▶ [Material supplied]:
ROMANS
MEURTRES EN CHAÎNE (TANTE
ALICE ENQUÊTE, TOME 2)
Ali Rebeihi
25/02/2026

▶ [Assignment]:
Word for word, reproduce every line of the data.

▶ [Answer]:
ROMANS
MEURTRES EN CHAÎNE (TANTE
ALICE ENQUÊTE, TOME 2)
Ali Rebeihi
25/02/2026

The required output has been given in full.